Actually I finally found the spec part talking about this:

3.9.1 Fundamental types

1. Objects declared as characters (char) shall be large enough to store any member of the implementation’s basic character set. If a character from this set is stored in a character object, the integral value of that character object is equal to the value of the single character literal form of that character. It is implementation-defined whether a char object can hold negative values. Characters can be explicitly declared unsigned or signed. Plain char, signed char, and unsigned char are three distinct types. A char, a signed char, and an unsigned char occupy the same amount of storage and have the same alignment requirements (3.11); that is, they have the same object representation. For character types, all bits of the object representation participate in the value representation. For unsigned character types, all possible bit patterns of the value representation represent numbers. These requirements do not hold for other types. In any particular implementation, a plain char object can take on either the same values as a signed char or an unsigned char; which one is implementation-defined.

Answer 2

From what I learned, char and signed char are semantically identical, but are still >considered as different by the compiler.

NO. char is not semantically identical to signed char.

In contrast to the other integral types (integer, long, short etc) there is no guarantee that char without a signed or unsigned will be signed.

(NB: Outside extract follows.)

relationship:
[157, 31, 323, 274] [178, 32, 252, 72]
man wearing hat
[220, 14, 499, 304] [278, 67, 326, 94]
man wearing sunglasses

This is implementation defined. Some architectures define it as signed, others as unsigned in the real world

So, with a char, if the signedness is important, you really do need to specify which you want.

My recommendation would be if you are doing character manipulation etc, or using an api call that uses char or char *, use char. If you just want an 8-bit integer value, make sure you specify signed char or unsigned char, so that in a couple of years time when you port to a different architecture you don't get bitten in the bum.

Or better yet, use uint8_t or int8_t for 8 bit integers.

EDIT: From your own answer:

These requirements do not hold for other types. In any particular implementation, a plain char object can take on either the same values as a signed char or an unsigned char; which one is implementation-defined.

Answer 3

I will say what i know...

For char type c++ has size '1' byte..

if it is signed char then the range is from -128 to 127 else if it is unsigned char range is from 0 to 256

we all know the 8 bits in a byte in case of signed char the MSB(ie , the left most bit) will be used for the sign the rest 7 bits for values making range 0-2^7(0-127) .negative sign(logical 1) and (logical 0) for positive sign on MSB. eg( 1 0000111=-7,0 0000111=+7)and 1 0000000-128. However if assign 129 for a signed char value it will be automatically changed to -127 (ie a value in range (-128,127).

on the other case of unsigned char type all the 8 bits are used for values ie range is 0-2^8(0-255). here 0-127 is same as the signed char and the ones belongs to -128 to 0 can be found in range 128-255 in the unsigned char set.

So we can say and spot the internal memory difference between the two types 'signed' and 'unsigned' which may be the problem.